Party chairs were stationed at the Covington County Courthouse until 5 p.m. to accept any last-minute qualifying papers.
“With 20 Republican candidates running for various offices, I think that is an amazing turnout,” said local Republican Chairman William “Bill” Blocker.
Blocker said only one additional person qualified during the day – Stephanie Stewart Cotton, a local attorney, for the position of circuit clerk. He said Cotton submitted her qualifying papers to the state office, as required by law. Roger Powell, the current circuit clerk, is not seeking re-election, and another local attorney, Amy Jones, has also qualified for the seat.

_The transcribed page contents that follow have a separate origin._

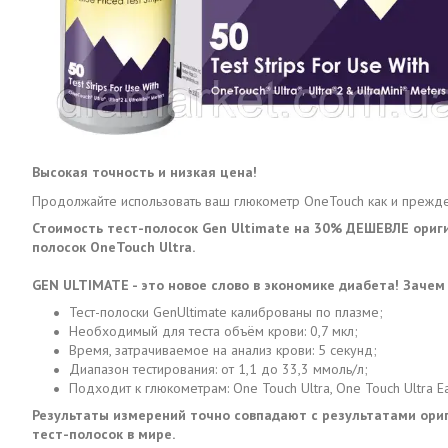
Высокая точность и низкая цена!
Продолжайте использовать ваш глюкометр OneTouch как и прежде
Стоимость тест-полосок Gen Ultimate на 30% ДЕШЕВЛЕ ориг
полосок OneTouch Ultra.
GEN ULTIMATE - это новое слово в экономике диабета! Зачем
Тест-полоски GenUltimate калиброваны по плазме;
Необходимый для теста объём крови: 0,7 мкл;
Время, затрачиваемое на анализ крови: 5 секунд;
Диапазон тестирования: от 1,1 до 33,3 ммоль/л;
Подходит к глюкометрам: One Touch Ultra, One Touch Ultra Eas
Результаты измерений точно совпадают с результатами ори
тест-полосок в мире.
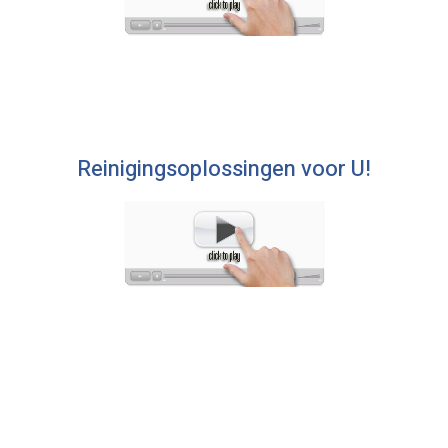
Reinigingsoplossingen voor U!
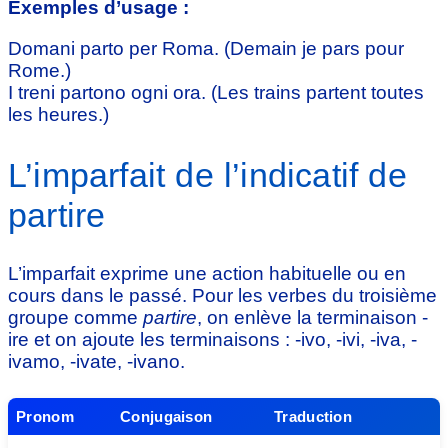
Exemples d’usage :
Domani parto per Roma. (Demain je pars pour
Rome.)
I treni partono ogni ora. (Les trains partent toutes
les heures.)
L’imparfait de l’indicatif de
partire
L’imparfait exprime une action habituelle ou en
cours dans le passé. Pour les verbes du troisième
groupe comme
partire
, on enlève la terminaison -
ire et on ajoute les terminaisons : -ivo, -ivi, -iva, -
ivamo, -ivate, -ivano.
Pronom
Conjugaison
Traduction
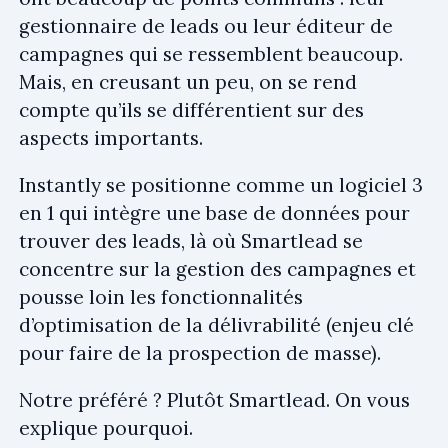
gestionnaire de leads ou leur éditeur de
campagnes qui se ressemblent beaucoup.
Mais, en creusant un peu, on se rend
compte qu’ils se différentient sur des
aspects importants.
Instantly se positionne comme un logiciel 3
en 1 qui intègre une base de données pour
trouver des leads, là où Smartlead se
concentre sur la gestion des campagnes et
pousse loin les fonctionnalités
d’optimisation de la délivrabilité (enjeu clé
pour faire de la prospection de masse).
Notre préféré ? Plutôt Smartlead. On vous
explique pourquoi.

“We do have two other races that could prove to be very exciting – that for county commission chair and commissioner for District 2,” Blocker said. “In both those races, there are three people seeking the office, which means there is a high probability for a run-off for the positions.”

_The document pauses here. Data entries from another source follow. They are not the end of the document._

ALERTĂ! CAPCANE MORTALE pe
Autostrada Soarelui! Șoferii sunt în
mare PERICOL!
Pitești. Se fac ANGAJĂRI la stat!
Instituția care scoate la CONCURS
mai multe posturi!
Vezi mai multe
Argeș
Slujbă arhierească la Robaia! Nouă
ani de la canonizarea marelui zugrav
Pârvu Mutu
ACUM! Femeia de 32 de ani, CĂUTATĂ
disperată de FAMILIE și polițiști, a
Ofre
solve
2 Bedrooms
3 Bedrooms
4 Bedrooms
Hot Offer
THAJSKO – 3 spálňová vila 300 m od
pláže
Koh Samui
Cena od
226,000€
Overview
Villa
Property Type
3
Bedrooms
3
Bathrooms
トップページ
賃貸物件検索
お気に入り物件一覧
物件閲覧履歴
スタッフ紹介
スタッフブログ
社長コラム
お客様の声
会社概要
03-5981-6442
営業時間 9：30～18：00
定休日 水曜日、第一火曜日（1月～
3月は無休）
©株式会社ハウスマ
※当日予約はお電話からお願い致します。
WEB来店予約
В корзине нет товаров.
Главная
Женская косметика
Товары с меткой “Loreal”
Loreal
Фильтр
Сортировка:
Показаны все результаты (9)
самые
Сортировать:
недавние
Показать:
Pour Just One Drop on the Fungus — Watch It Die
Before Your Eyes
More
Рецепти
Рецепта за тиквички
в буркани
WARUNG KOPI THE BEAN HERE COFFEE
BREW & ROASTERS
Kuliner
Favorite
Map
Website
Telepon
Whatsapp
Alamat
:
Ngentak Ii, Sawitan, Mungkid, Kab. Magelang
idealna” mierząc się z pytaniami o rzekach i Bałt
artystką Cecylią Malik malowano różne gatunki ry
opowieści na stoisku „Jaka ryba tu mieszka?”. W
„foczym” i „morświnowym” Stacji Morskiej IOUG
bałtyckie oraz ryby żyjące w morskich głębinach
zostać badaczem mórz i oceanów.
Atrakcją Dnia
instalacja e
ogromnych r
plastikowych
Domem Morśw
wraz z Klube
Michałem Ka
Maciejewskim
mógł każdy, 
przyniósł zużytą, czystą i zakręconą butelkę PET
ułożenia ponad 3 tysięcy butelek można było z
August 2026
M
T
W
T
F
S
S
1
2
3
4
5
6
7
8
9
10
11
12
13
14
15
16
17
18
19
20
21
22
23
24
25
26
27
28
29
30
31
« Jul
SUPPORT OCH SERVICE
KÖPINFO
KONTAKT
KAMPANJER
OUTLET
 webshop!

The run-off election, if necessary, will be held on April 24.
Blocker said this is the first time at running for public office for many candidates.
“It’s interesting that we have a lot of ‘new blood’ in the races,” he said. “I think 20 candidates, that number is unprecedented in our local party race. I doubt we’ve ever had that many candidates before.”

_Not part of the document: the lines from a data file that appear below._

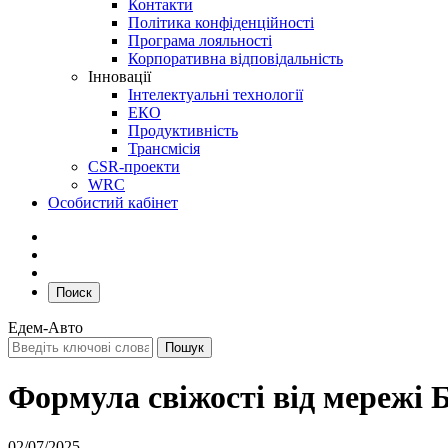
Контакти
Політика конфіденційності
Програма лояльності
Корпоративна відповідальність
Інновації
Інтелектуальні технології
ЕКО
Продуктивність
Трансмісія
CSR-проекти
WRC
Особистий кабінет
Поиск
Едем-Авто
Формула свіжості від мережі 
02/07/2025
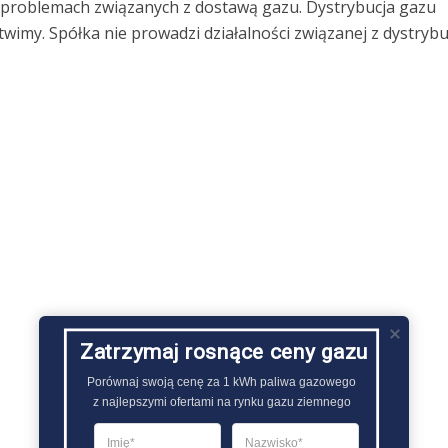
o problemach związanych z dostawą gazu. Dystrybucja gazu
imy. Spółka nie prowadzi działalności związanej z dystrybu
Zatrzymaj rosnące ceny gazu
Porównaj swoją cenę za 1 kWh paliwa gazowego

z najlepszymi ofertami na rynku gazu ziemnego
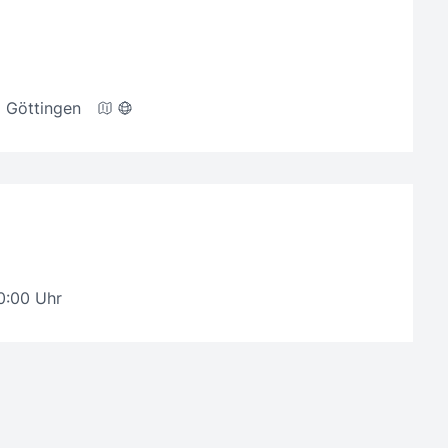
 Göttingen
20:00 Uhr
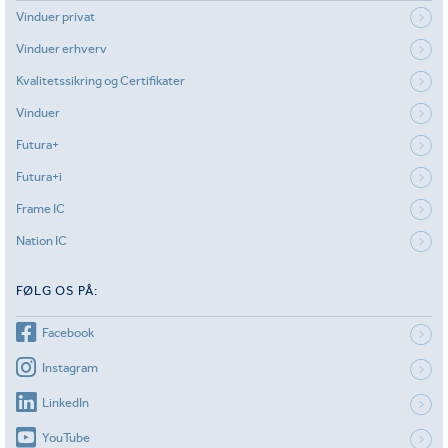
Vinduer privat
Vinduer erhverv
Kvalitetssikring og Certifikater
Vinduer
Futura+
Futura+i
Frame IC
Nation IC
FØLG OS PÅ:
Facebook
Instagram
LinkedIn
YouTube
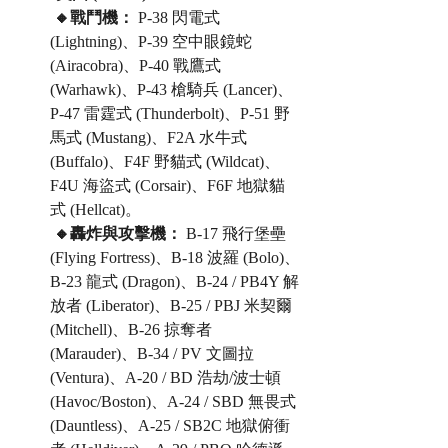
 🔸戰鬥機：
 P-38 閃電式 
(Lightning)、P-39 空中眼鏡蛇 
(Airacobra)、P-40 戰鷹式 
(Warhawk)、P-43 槍騎兵 (Lancer)、
P-47 雷霆式 (Thunderbolt)、P-51 野
馬式 (Mustang)、F2A 水牛式 
(Buffalo)、F4F 野貓式 (Wildcat)、
F4U 海盜式 (Corsair)、F6F 地獄貓
式 (Hellcat)。
 🔸轟炸與攻擊機：
 B-17 飛行堡壘 
(Flying Fortress)、B-18 波羅 (Bolo)、
B-23 龍式 (Dragon)、B-24 / PB4Y 解
放者 (Liberator)、B-25 / PBJ 米契爾 
(Mitchell)、B-26 掠奪者 
(Marauder)、B-34 / PV 文圖拉 
(Ventura)、A-20 / BD 浩劫/波士頓 
(Havoc/Boston)、A-24 / SBD 無畏式 
(Dauntless)、A-25 / SB2C 地獄俯衝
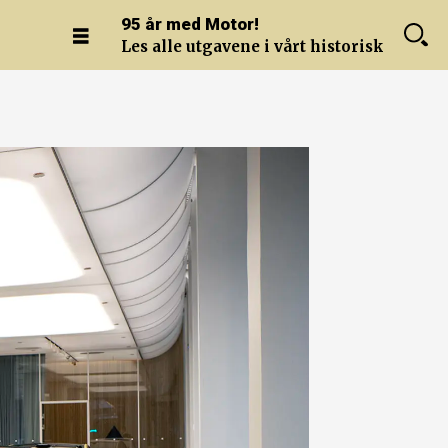
95 år med Motor!
Les alle utgavene i vårt historiske arkiv.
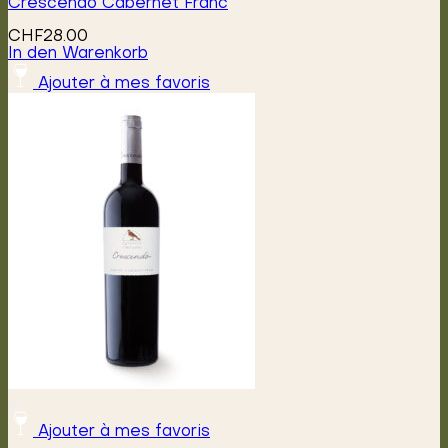
Crescendo Cabernet Franc
CHF
28.00
In den Warenkorb
Ajouter à mes favoris
Ajouter à mes favoris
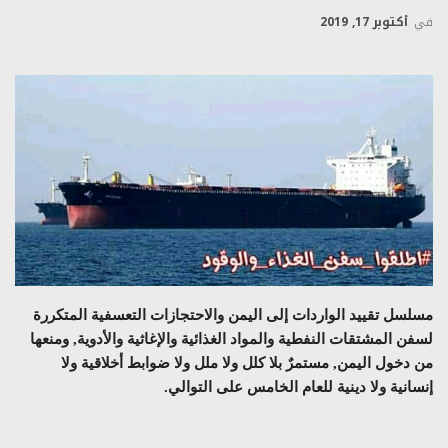
في
أكتوبر 17, 2019
مسلسل تقييد الواردات إلى اليمن والاحتجازات التعسفية المتكررة
لسفن المشتقات النفطية والمواد الغذائية والإغاثية والأدوية, ومنعها
من دخول اليمن, مستمرٌ بلا كلل ولا ملل ولا ضوابط أخلاقية ولا
إنسانية ولا دينية للعام الخامس على التوالي.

Billy Hughes, local Democratic chairman, said the day ended just as he expected – with no local Democratic Party candidates on the ballot.
“When I was offered the job (of party chair) I said, ‘No,’ but later realized there’s nowhere to go but up,” he said. “Things will turn around. It may take a while, but it will happen.
“Still, I don’t begrudge the Republicans,” he said. “They’ve got some good people running on the ticket. My advice is to pick a good one and support them. There’s some that are still Democrats at heart, but just didn’t think they can get elected on the Democratic ticket.
“I respect their opinion,” he said. “Don’t agree with it, though. It doesn’t matter what party you’re with in a local election, because people don’t vote for the party. They vote for the person.”
Locals will have at least two opportunities to meet and greet candidates. The first will be held on Jan. 31 at Oakwood Lodge in Andalusia from 5 p.m. until 8 p.m. with a free bar-be-que dinner sponsored by the local Republican Party. To RSVP, call 334-222-1934.
“If you are going to vote in this election, you need to come out and meet the candidates,” Blocker said.
The second opportunity is a political rally sponsored by the Tri-Cities Chamber of Commerce and the county Republican Party on Feb. 17 in Florala.